Found interface org.apache.hadoop.mapreduce.TaskAttemptContext, but class was expected

By looking here, it looks like there is a version incompatibility between the piggybank build and the hadoop version. But I am not able to fix this issue. I really appreciate any help on this (spent inordinate amount of time on this already).

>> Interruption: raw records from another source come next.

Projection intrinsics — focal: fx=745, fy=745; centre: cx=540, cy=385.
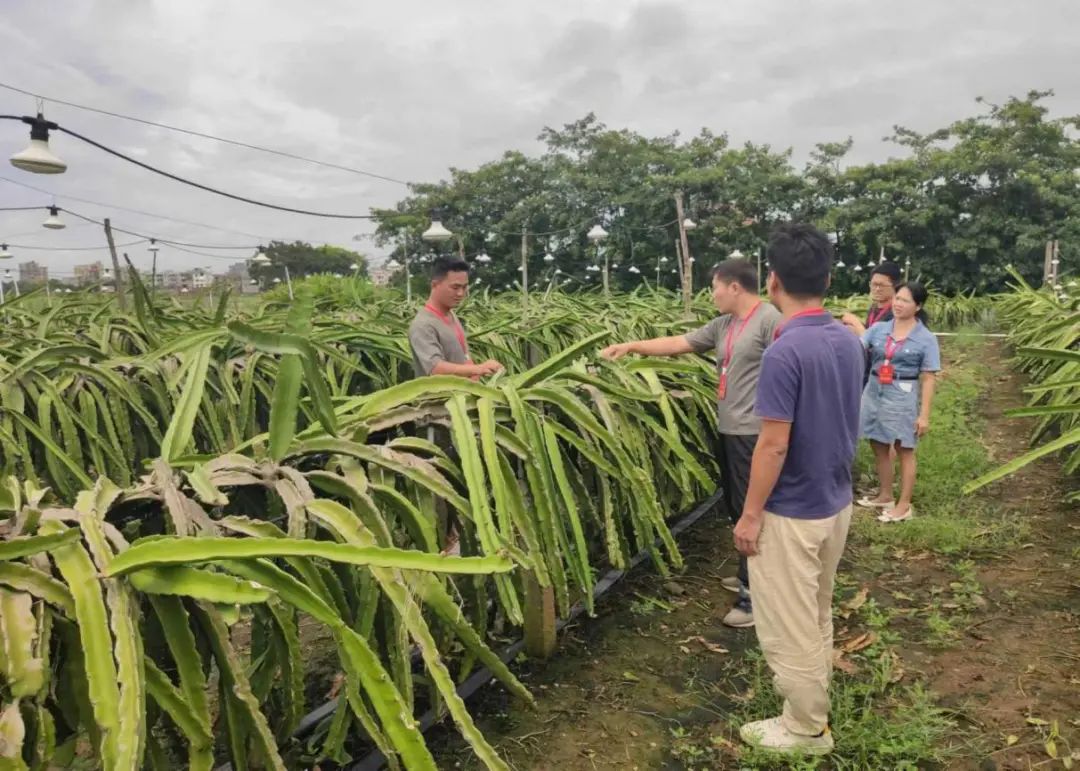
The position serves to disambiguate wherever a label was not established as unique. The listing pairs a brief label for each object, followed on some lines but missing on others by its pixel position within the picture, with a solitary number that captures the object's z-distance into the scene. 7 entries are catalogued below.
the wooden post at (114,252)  6.28
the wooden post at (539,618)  2.12
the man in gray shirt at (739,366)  2.65
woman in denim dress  3.68
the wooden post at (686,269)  6.95
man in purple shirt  1.87
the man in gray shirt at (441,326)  3.11
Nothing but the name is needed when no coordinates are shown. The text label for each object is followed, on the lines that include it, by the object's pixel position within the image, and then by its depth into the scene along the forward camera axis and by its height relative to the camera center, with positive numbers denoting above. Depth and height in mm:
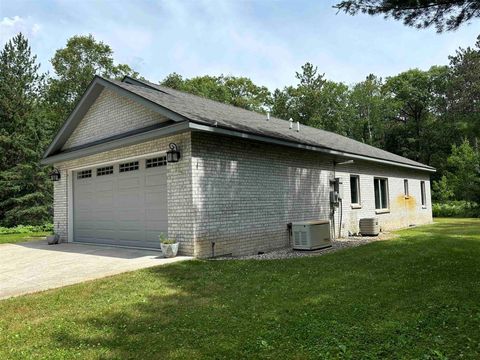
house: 9219 +860
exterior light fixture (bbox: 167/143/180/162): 9137 +1189
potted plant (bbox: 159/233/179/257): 8834 -988
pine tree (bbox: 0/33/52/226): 25094 +4670
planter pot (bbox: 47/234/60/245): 12977 -1032
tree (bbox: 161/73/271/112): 38812 +12483
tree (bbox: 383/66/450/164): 40531 +9586
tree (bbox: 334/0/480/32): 6508 +3288
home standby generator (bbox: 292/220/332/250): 10305 -940
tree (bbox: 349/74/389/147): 44094 +10081
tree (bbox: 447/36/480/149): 40125 +11916
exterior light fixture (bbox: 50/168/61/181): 13727 +1199
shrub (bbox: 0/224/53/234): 19766 -1061
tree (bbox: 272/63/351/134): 43062 +11384
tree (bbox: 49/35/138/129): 35438 +13127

pig.hadoop.version: 2.0.0-cdh4.1.0

> hadoop version

Hadoop 2.0.0-cdh4.1.0 Subversion file:///data/1/jenkins/workspace/generic-package-ubuntu64-10-04/CDH4.1.0-Packaging-Hadoop-2012-09-29_10-56-25/hadoop-2.0.0+541-1.cdh4.1.0.p0.27~lucid/src/hadoop-common-project/hadoop-common -r 5c0a0bddbc2aaff30a8624b5980cd4a2e1b68d18 Compiled by jenkins on Sat Sep 29 11:26:31 PDT 2012 From source with checksum 95f5c7f30b4030f1f327758e7b2bd61f

2

2 Answers

0
votes

Though I am not able to figure out how to build a compatible piggybank.jar, I found that a compatible piggybank.jar is located under /usr/lib/pig/.

0
votes

I faced a similar issue when I used piggybank version 0.13 with Hadoop version Hadoop 2.4.0.2.1.5.0-695. It however worked when I used the piggybank jar in the location you mentioned -- /usr/lib/pig.

The additional observation I made is the piggybank jar in /usr/lib/pig is quite old and does not have XPath and other functions available. I believe new piggy jar has dependencies on later Hadoop version.